Kiss Of The Vampire Volume 3
"The Girl With The Sharp Sword Part 2"
Mission 18: Same Page!
The violet sky over Manila pulsated with a final, violent tremor. Denver, Elisia, and Reyes stood on the crumbling docks, their hearts dropping into their stomachs as they watched the golden dome over the Bureau headquarters flicker and vanish.
"Ben..." Elisia whispered, her breath hitching. "The resonance... it's gone. His light is out."
Denver gripped the Yamato, a cold dread washing over him. The "Strongest" had been their North Star, the one pillar of certainty in a world that was being erased. If Ben had fallen, there was no one left to stop the God from claiming the Sunken Temple.
"We're going back," Denver growled, jumping back into the driver's seat.
"Denver, the zone is unstable!" Reyes shouted, but she was already climbing in.
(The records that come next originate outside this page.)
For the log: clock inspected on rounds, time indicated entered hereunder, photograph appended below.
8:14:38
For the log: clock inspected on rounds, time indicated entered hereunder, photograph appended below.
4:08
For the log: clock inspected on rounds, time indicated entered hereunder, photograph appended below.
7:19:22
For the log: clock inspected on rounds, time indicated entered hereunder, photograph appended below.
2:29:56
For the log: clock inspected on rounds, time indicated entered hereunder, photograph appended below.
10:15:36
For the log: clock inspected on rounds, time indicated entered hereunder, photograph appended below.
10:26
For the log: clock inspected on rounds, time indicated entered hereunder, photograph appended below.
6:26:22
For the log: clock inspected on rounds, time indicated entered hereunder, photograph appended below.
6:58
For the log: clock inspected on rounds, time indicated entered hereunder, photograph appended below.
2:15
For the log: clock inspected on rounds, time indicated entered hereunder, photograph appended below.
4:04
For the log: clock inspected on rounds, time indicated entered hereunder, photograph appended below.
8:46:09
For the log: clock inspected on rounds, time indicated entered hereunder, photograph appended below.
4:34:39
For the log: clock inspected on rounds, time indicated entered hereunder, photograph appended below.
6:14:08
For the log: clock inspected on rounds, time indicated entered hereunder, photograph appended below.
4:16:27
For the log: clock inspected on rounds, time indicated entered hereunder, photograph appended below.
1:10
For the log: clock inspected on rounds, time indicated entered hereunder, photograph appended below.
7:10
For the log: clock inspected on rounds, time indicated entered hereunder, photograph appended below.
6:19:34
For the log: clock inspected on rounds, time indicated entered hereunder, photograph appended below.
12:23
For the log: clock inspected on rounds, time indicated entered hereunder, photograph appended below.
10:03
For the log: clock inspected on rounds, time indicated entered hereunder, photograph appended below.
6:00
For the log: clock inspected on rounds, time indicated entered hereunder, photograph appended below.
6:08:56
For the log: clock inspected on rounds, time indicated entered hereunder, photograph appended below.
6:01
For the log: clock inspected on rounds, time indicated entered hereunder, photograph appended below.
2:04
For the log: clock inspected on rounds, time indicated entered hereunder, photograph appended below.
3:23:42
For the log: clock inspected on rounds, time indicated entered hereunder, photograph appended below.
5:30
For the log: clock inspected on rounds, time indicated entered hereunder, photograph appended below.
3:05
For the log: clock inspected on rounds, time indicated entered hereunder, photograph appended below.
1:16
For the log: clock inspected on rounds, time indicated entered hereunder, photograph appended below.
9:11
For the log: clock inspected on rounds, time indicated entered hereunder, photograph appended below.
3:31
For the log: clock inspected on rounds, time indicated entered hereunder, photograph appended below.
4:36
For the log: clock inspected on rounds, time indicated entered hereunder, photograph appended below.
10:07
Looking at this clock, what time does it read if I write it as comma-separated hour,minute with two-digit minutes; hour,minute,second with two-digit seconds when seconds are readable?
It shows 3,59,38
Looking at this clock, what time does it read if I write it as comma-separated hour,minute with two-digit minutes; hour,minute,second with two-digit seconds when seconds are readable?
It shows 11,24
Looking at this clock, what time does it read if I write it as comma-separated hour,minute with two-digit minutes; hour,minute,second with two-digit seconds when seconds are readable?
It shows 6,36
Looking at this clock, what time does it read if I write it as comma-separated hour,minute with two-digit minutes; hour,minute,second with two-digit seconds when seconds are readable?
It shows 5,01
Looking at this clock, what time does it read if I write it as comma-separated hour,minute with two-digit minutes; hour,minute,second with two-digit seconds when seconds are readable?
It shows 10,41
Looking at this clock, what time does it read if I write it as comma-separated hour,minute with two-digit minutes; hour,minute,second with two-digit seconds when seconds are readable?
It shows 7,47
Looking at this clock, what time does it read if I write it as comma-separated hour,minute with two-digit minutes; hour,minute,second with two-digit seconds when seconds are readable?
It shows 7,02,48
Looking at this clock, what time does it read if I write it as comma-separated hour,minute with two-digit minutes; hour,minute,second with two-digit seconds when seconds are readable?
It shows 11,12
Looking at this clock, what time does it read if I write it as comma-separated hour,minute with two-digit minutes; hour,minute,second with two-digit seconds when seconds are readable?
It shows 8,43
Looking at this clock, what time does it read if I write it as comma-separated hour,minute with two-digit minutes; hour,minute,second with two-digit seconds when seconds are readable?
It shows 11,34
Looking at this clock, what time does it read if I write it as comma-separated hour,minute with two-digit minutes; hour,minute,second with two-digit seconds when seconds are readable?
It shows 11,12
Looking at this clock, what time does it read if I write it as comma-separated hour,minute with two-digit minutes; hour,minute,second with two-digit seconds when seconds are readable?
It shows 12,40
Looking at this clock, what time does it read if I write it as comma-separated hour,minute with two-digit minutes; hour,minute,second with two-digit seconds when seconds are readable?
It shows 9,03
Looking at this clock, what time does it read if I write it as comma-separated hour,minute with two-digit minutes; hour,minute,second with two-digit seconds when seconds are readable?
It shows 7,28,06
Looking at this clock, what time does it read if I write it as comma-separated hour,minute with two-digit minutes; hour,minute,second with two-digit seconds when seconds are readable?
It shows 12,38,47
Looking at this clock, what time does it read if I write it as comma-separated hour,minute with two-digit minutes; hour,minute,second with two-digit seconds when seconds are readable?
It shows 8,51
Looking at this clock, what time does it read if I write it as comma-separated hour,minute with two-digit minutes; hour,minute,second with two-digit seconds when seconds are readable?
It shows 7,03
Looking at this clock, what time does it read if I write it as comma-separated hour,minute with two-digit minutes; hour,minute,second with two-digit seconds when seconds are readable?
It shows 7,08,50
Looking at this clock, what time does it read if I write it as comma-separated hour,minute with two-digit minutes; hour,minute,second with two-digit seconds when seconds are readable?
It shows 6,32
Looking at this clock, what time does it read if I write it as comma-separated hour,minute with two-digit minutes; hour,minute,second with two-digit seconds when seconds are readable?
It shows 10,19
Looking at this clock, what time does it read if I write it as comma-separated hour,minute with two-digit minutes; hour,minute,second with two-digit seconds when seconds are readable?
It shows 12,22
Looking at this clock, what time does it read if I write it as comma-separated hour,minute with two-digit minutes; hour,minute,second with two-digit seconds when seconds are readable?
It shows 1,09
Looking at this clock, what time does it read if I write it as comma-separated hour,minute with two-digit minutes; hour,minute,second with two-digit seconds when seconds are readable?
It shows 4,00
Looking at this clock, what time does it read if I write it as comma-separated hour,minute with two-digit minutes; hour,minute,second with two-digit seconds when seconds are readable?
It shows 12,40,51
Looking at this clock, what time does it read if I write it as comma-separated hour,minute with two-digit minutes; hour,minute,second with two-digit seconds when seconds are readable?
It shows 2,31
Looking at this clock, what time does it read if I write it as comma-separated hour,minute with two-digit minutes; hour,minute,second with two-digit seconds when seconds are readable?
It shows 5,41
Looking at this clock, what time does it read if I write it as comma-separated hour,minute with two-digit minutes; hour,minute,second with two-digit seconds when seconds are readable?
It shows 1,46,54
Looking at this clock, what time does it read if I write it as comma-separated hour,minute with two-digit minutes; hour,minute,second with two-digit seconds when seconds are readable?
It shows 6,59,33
They sped back through the chaos, tires screeching over debris, until they reached the ruins. The Bureau building was gone, replaced by a massive, scorched crater that smelled of burnt time and ozone. They sprinted toward the center, weapons drawn, expecting to find a corpse.
But as the dust settled, the scene was not what they imagined.
The crater was silent. In the center, the hooded figure—the Vorid-Echo of Deyviel—was no longer standing tall. He was down on one knee, the Crimson Scepter cracked and sparking with dark energy. His hooded robe was torn, and a deep, cauterized gash of golden light was carved across his chest.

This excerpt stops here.